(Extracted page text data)
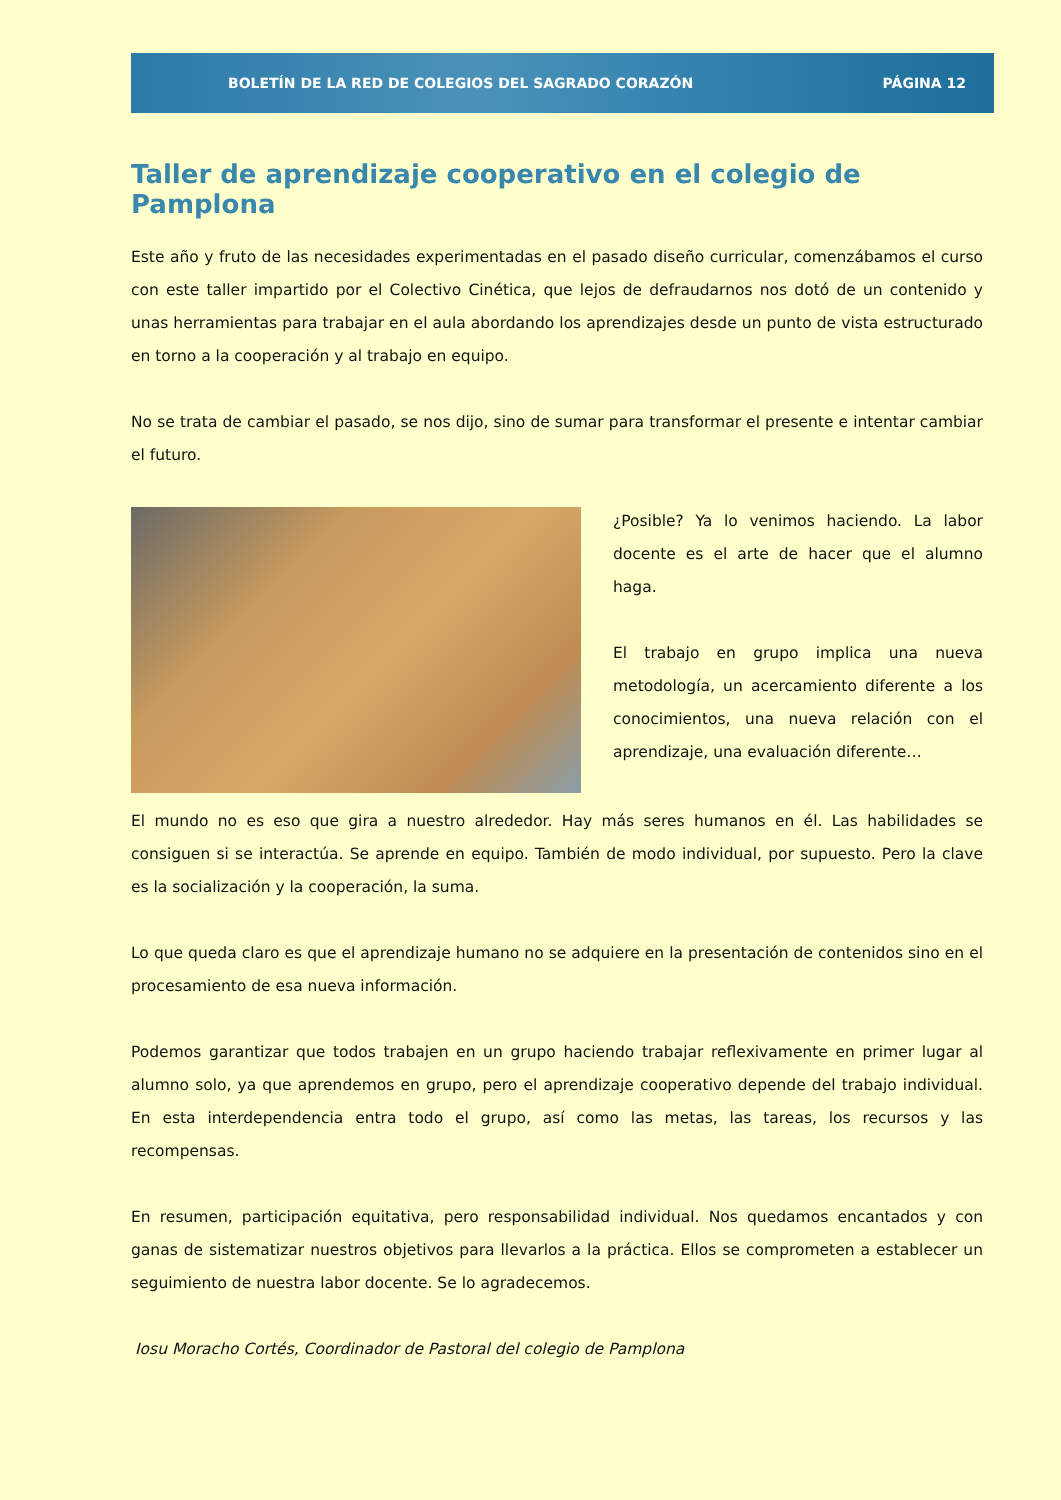BOLETÍN DE LA RED DE COLEGIOS DEL SAGRADO CORAZÓN PÁGINA 12
Taller de aprendizaje cooperativo en el colegio de Pamplona
Este año y fruto de las necesidades experimentadas en el pasado diseño curricular, comenzábamos el curso con este taller impartido por el Colectivo Cinética, que lejos de defraudarnos nos dotó de un contenido y unas herramientas para trabajar en el aula abordando los aprendizajes desde un punto de vista estructurado en torno a la cooperación y al trabajo en equipo.
No se trata de cambiar el pasado, se nos dijo, sino de sumar para transformar el presente e intentar cambiar el futuro.
¿Posible? Ya lo venimos haciendo. La labor docente es el arte de hacer que el alumno haga.
El trabajo en grupo implica una nueva metodología, un acercamiento diferente a los conocimientos, una nueva relación con el aprendizaje, una evaluación diferente…
El mundo no es eso que gira a nuestro alrededor. Hay más seres humanos en él. Las habilidades se consiguen si se interactúa. Se aprende en equipo. También de modo individual, por supuesto. Pero la clave es la socialización y la cooperación, la suma.
Lo que queda claro es que el aprendizaje humano no se adquiere en la presentación de contenidos sino en el procesamiento de esa nueva información.
Podemos garantizar que todos trabajen en un grupo haciendo trabajar reflexivamente en primer lugar al alumno solo, ya que aprendemos en grupo, pero el aprendizaje cooperativo depende del trabajo individual. En esta interdependencia entra todo el grupo, así como las metas, las tareas, los recursos y las recompensas.
En resumen, participación equitativa, pero responsabilidad individual. Nos quedamos encantados y con ganas de sistematizar nuestros objetivos para llevarlos a la práctica. Ellos se comprometen a establecer un seguimiento de nuestra labor docente. Se lo agradecemos.
Iosu Moracho Cortés, Coordinador de Pastoral del colegio de Pamplona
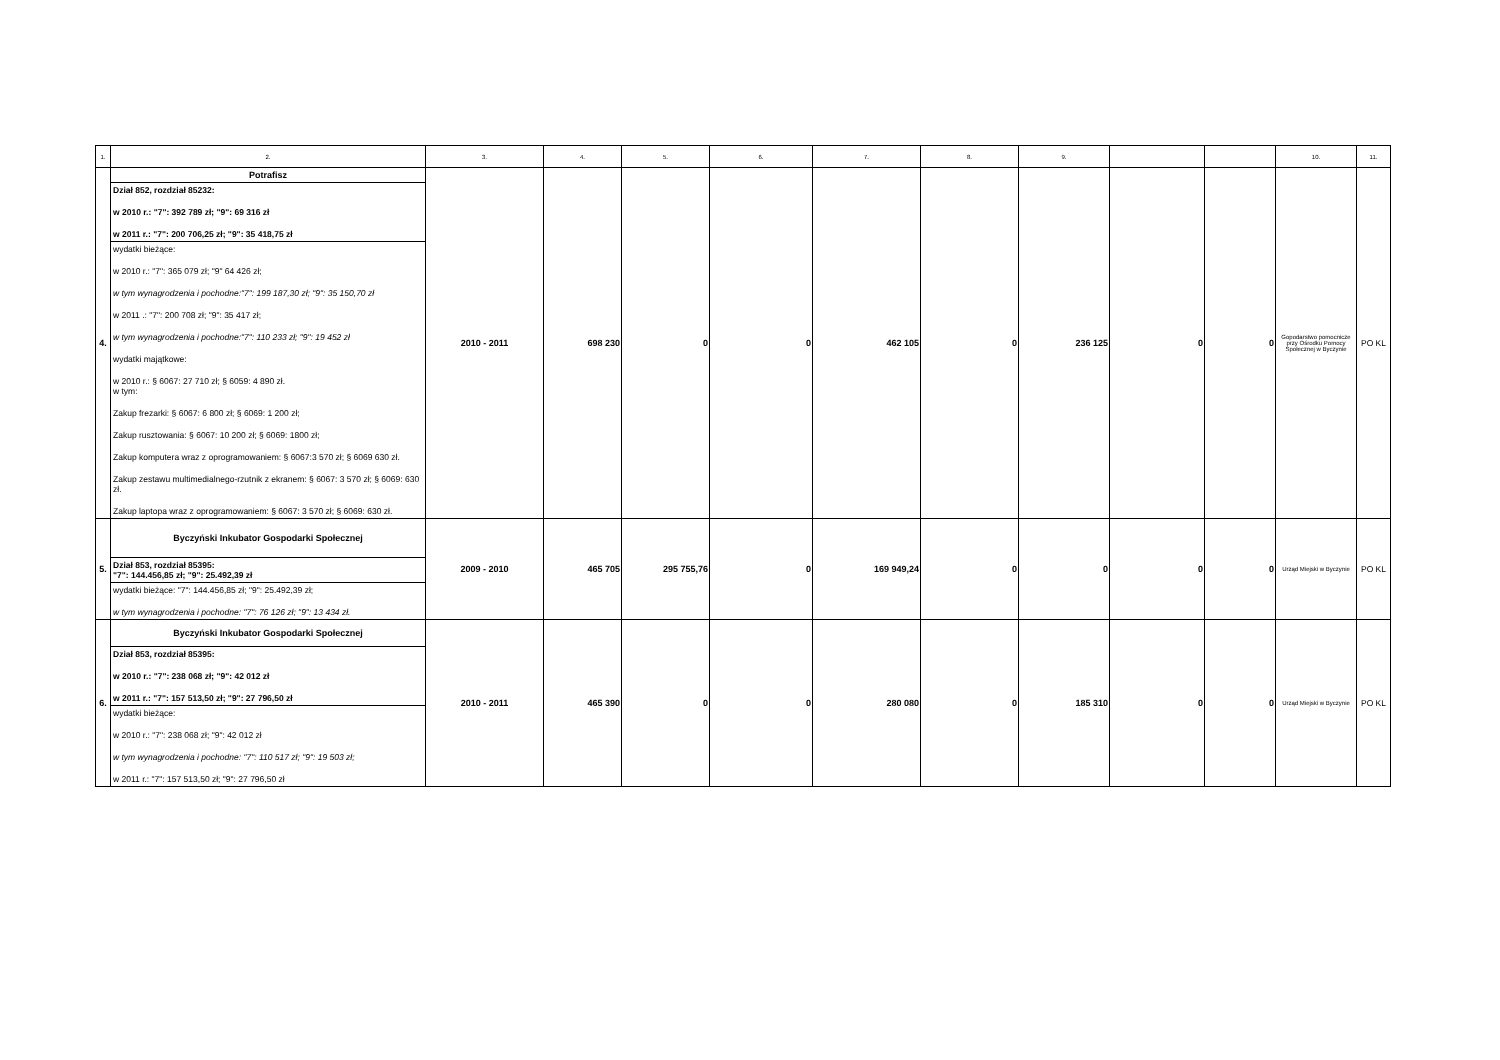| 1. | 2. | 3. | 4. | 5. | 6. | 7. | 8. | 9. | | | 10. | 11. |
| --- | --- | --- | --- | --- | --- | --- | --- | --- | --- | --- | --- | --- |
| 4. | Potrafisz Dział 852, rozdział 85232: w 2010 r.: "7": 392 789 zł; "9": 69 316 zł w 2011 r.: "7": 200 706,25 zł; "9": 35 418,75 zł wydatki bieżące: w 2010 r.: "7": 365 079 zł; "9" 64 426 zł; w tym wynagrodzenia i pochodne:"7": 199 187,30 zł; "9": 35 150,70 zł w 2011 .: "7": 200 708 zł; "9": 35 417 zł; w tym wynagrodzenia i pochodne:"7": 110 233 zł; "9": 19 452 zł wydatki majątkowe: w 2010 r.: § 6067: 27 710 zł; § 6059: 4 890 zł. w tym: Zakup frezarki: § 6067: 6 800 zł; § 6069: 1 200 zł; Zakup rusztowania: § 6067: 10 200 zł; § 6069: 1800 zł; Zakup komputera wraz z oprogramowaniem: § 6067:3 570 zł; § 6069 630 zł. Zakup zestawu multimedialnego-rzutnik z ekranem: § 6067: 3 570 zł; § 6069: 630 zł. Zakup laptopa wraz z oprogramowaniem: § 6067: 3 570 zł; § 6069: 630 zł. | 2010 - 2011 | 698 230 | 0 | 0 | 462 105 | 0 | 236 125 | 0 | 0 | Gopodarstwo pomocnicze przy Ośrodku Pomocy Społecznej w Byczynie | PO KL |
| 5. | Byczyński Inkubator Gospodarki Społecznej Dział 853, rozdział 85395: "7": 144.456,85 zł; "9": 25.492,39 zł wydatki bieżące: "7": 144.456,85 zł; "9": 25.492,39 zł; w tym wynagrodzenia i pochodne: "7": 76 126 zł; "9": 13 434 zł. | 2009 - 2010 | 465 705 | 295 755,76 | 0 | 169 949,24 | 0 | 0 | 0 | 0 | Urząd Miejski w Byczynie | PO KL |
| 6. | Byczyński Inkubator Gospodarki Społecznej Dział 853, rozdział 85395: w 2010 r.: "7": 238 068 zł; "9": 42 012 zł w 2011 r.: "7": 157 513,50 zł; "9": 27 796,50 zł wydatki bieżące: w 2010 r.: "7": 238 068 zł; "9": 42 012 zł w tym wynagrodzenia i pochodne: "7": 110 517 zł; "9": 19 503 zł; w 2011 r.: "7": 157 513,50 zł; "9": 27 796,50 zł | 2010 - 2011 | 465 390 | 0 | 0 | 280 080 | 0 | 185 310 | 0 | 0 | Urząd Miejski w Byczynie | PO KL |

- [YOUR INSTRUCTIONS]: Begin at the line above that has "El trabajo en" and stop after the line that has "Lo que queda", copying each line exactly and adding nothing else.

- [RESULT]:
El trabajo en grupo implica una nueva metodología, un acercamiento diferente a los conocimientos, una nueva relación con el aprendizaje, una evaluación diferente…
El mundo no es eso que gira a nuestro alrededor. Hay más seres humanos en él. Las habilidades se consiguen si se interactúa. Se aprende en equipo. También de modo individual, por supuesto. Pero la clave es la socialización y la cooperación, la suma.
Lo que queda claro es que el aprendizaje humano no se adquiere en la presentación de contenidos sino en el procesamiento de esa nueva información.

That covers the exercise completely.